For governments, this represents far more than another reporting requirement. It is an opportunity to strengthen decision-making, improve transparency, enhance stakeholder engagement, and build greater public trust.

Frameworks such as the Global Reporting Initiative (GRI) Standards enable public institutions to move beyond reporting financial performance alone. They encourage organizations to consider how their operations, policies, and decisions create value—or unintended impacts—for citizens, employees, communities, and the environment.

This shift is particularly important for Africa.

The continent is experiencing rapid urbanization, a growing youth population, increasing climate vulnerability, technological transformation, and rising demands for better public services. Governments are expected to deliver more with constrained resources while responding to increasingly complex development challenges.

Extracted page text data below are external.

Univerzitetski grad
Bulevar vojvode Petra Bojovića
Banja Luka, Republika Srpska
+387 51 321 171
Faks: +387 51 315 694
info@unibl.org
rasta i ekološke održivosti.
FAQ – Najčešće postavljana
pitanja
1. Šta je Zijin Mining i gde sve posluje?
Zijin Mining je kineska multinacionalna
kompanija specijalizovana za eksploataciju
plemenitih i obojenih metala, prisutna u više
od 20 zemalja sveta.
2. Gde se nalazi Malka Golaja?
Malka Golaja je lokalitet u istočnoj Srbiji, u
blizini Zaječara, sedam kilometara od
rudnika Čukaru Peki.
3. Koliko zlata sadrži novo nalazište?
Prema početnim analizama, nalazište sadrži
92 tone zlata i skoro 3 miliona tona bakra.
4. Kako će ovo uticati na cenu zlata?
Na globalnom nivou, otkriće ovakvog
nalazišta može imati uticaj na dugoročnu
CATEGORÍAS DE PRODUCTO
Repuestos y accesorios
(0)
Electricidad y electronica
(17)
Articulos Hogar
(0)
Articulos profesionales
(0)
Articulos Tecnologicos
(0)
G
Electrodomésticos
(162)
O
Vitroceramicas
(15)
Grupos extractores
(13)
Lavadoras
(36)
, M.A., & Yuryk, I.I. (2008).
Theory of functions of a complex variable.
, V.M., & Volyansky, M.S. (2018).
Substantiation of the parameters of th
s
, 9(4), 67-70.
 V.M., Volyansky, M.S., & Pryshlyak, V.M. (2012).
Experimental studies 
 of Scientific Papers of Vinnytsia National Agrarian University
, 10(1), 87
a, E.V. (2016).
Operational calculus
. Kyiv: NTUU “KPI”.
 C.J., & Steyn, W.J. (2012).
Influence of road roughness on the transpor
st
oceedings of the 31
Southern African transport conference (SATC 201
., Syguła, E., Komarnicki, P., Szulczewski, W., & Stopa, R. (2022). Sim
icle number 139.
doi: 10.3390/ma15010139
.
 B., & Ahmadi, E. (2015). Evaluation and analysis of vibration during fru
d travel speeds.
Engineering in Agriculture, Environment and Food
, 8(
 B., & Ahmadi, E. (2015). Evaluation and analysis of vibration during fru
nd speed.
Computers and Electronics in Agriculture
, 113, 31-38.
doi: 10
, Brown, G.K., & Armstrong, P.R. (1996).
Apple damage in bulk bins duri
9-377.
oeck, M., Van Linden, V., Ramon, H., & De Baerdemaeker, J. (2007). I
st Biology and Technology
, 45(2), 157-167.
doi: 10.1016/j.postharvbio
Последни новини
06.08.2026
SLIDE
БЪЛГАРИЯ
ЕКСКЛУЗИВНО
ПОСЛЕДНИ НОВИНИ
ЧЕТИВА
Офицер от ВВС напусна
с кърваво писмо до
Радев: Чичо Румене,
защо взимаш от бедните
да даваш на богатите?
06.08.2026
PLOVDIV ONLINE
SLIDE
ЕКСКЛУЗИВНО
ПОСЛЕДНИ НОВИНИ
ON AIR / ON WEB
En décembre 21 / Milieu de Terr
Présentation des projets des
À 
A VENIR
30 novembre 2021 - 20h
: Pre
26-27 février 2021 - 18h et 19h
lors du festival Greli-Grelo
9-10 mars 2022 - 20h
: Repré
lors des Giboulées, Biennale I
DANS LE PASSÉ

Meeting these expectations will require more than efficient spending. It will require institutions capable of learning, adapting, collaborating across sectors, and demonstrating the value they create for society.

Public trust is built not only through delivering services but through demonstrating how decisions are made, how resources are managed, and how outcomes are measured. Transparency is no longer simply about opening financial records. It is about helping citizens understand the broader impact of public institutions and creating confidence that governments are acting in the long-term public interest.

The future of public sector accountability will therefore not be defined solely by compliance, audits, or expenditure reports. It will increasingly be defined by an institution’s ability to demonstrate how it creates sustainable public value.

Because ultimately, the greatest measure of government is not how much public money it spends.

It is the lasting value it creates for the people it serves.